Lorna Maxine Waters (born July 14, 1945) is an American singer, best known for her backing vocals.

She is the sister of Oren Waters, Luther Waters, and Julia Waters Tillman. Waters and her sister have been referred to as the Waters Sisters. They are featured on Michael Jackson's 1982 album Thriller, and in the documentary film 20 Feet from Stardom.

==Biography==

Waters was born Lorna Maxine Waters on July 14, 1945, in Texas to Lorena Waters. She was raised in Los Angeles by her mother with her 3 siblings.

Waters and her siblings formed the Waters in the mid-1970s. They recorded for labels including Blue Note, Warner Bros., Arista, and Waterwheel. They recorded two self-titled albums in 1975 and 1977, along with Watercolors, released in 1980, and Welcome Home, released in 1988. Waters appearaed in movies such as in Rock Prophecies, The Life and Tragic Death of James Byrd, Disney's The Kid, Wag the Dog, Spy Hard, and Vampire in Brooklyn.

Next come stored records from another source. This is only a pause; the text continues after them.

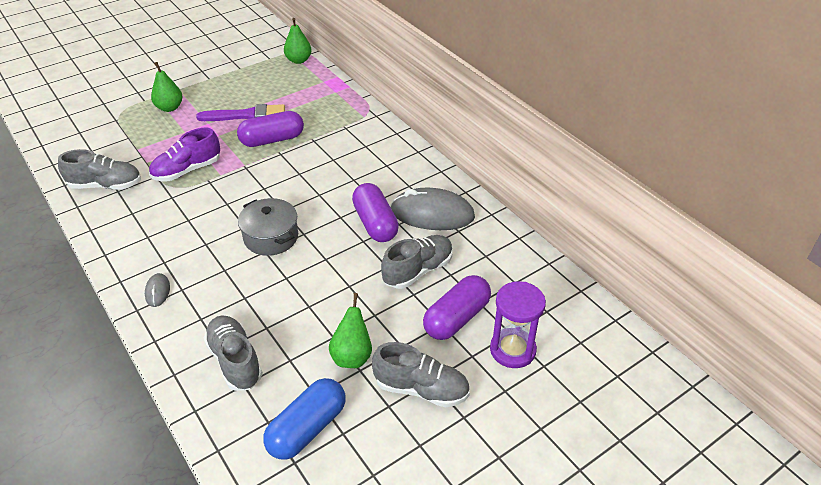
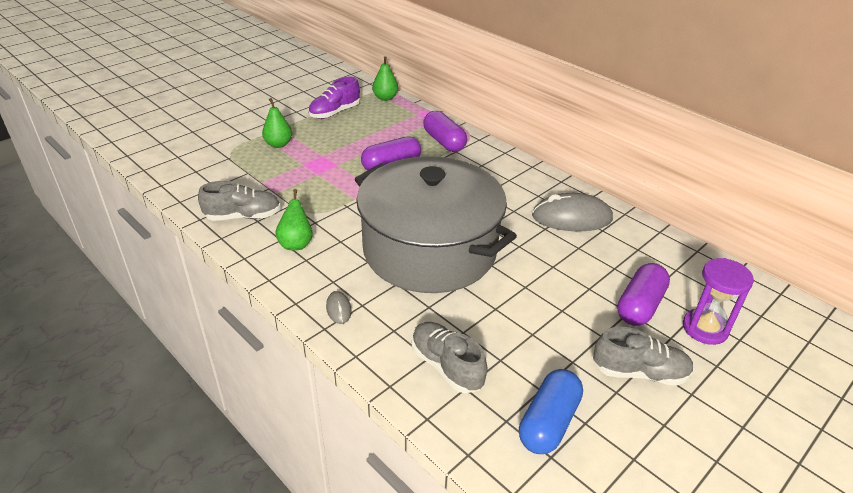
camera: 10 degrees left, 5 degrees down
(187, 170) = (320, 197): purple shoe -> purple shoe (335, 112)
(246, 115) = (357, 146): purple brush -> none
(271, 237) = (429, 250): grey pot -> grey pot, size x2.48
(352, 356) = (559, 350): green pear -> green pear (296, 244)
(375, 223) = (523, 230): purple capsule -> purple capsule (444, 142)
(418, 271) = (583, 267): grey shoe -> none

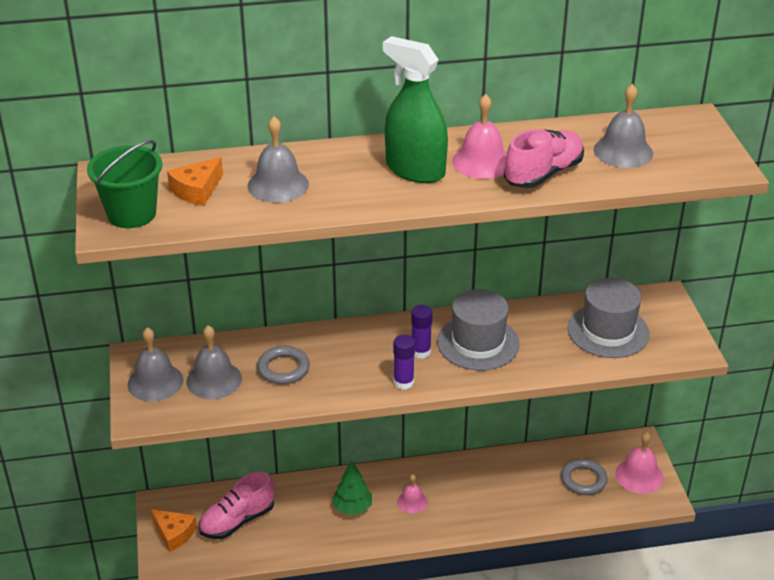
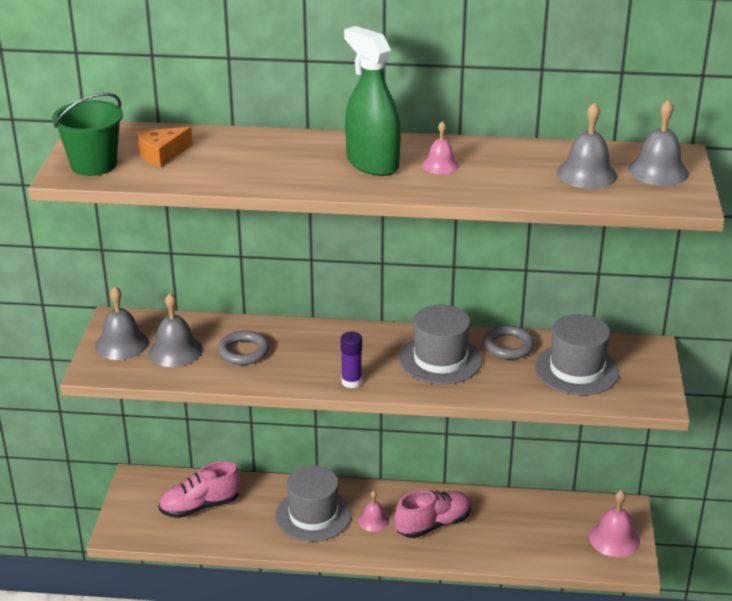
camera: 15 degrees right, 5 degrees down
(174, 533) = (137, 506): orange cheese -> none
(278, 185) = (237, 159): grey bell -> grey bell (658, 171)
(352, 508) = (313, 515): green tree -> grey hat
(421, 352) = (380, 358): purple glue stick -> none
(482, 162) = (440, 165): pink bell -> pink bell, size x0.63
(543, 174) = (495, 182): pink shoe -> pink shoe (433, 524)
(583, 480) = (554, 532): grey ring -> grey ring (508, 346)

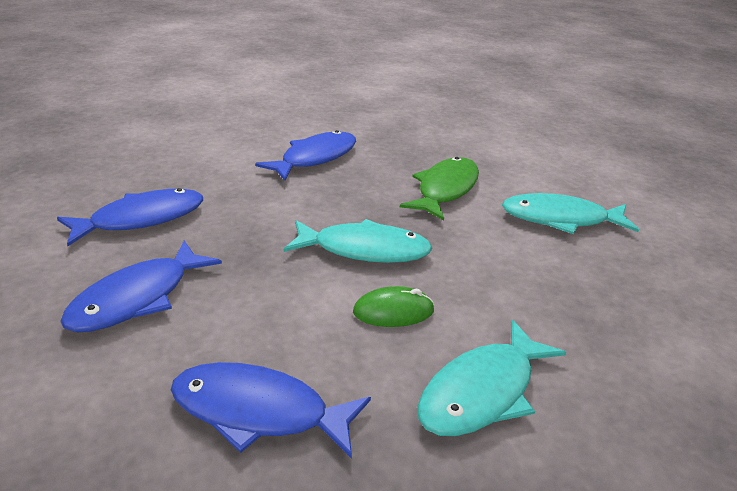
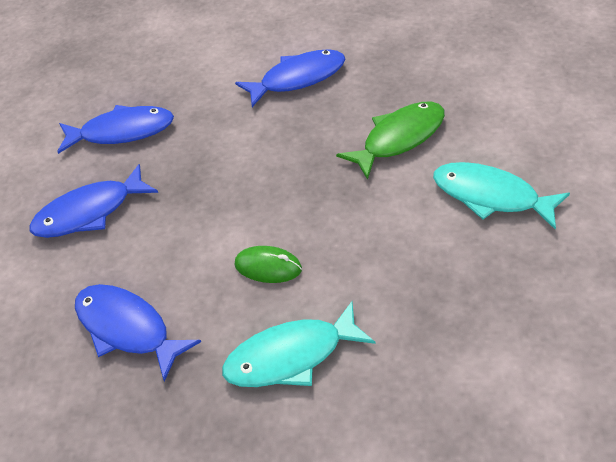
camera: 30 degrees right, 15 degrees up
(364, 250) = (281, 198): turquoise fish -> none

Waters' session work included working with Adele, Barbra Streisand, Janet Jackson, Michael Jackson, and Whitney Houston, former members of The Beatles: Paul McCartney, George Harrison, and Ringo Starr, other musical artists, Anita Baker, Celine Dion, Helen Reddy, Christina Aguilera, Santana, Leonard Cohen, Dolly Parton, Donna Summer, Elton John, Patti LaBelle, David Ruffin, Lionel Richie, Rick James, B.B. King, Teena Marie, Smokey Robinson, Bruce Springsteen, Jon Bon Jovi, Rod Stewart, and Gino Vannelli.

Waters lost her home in the Eaton Fire in January 2025.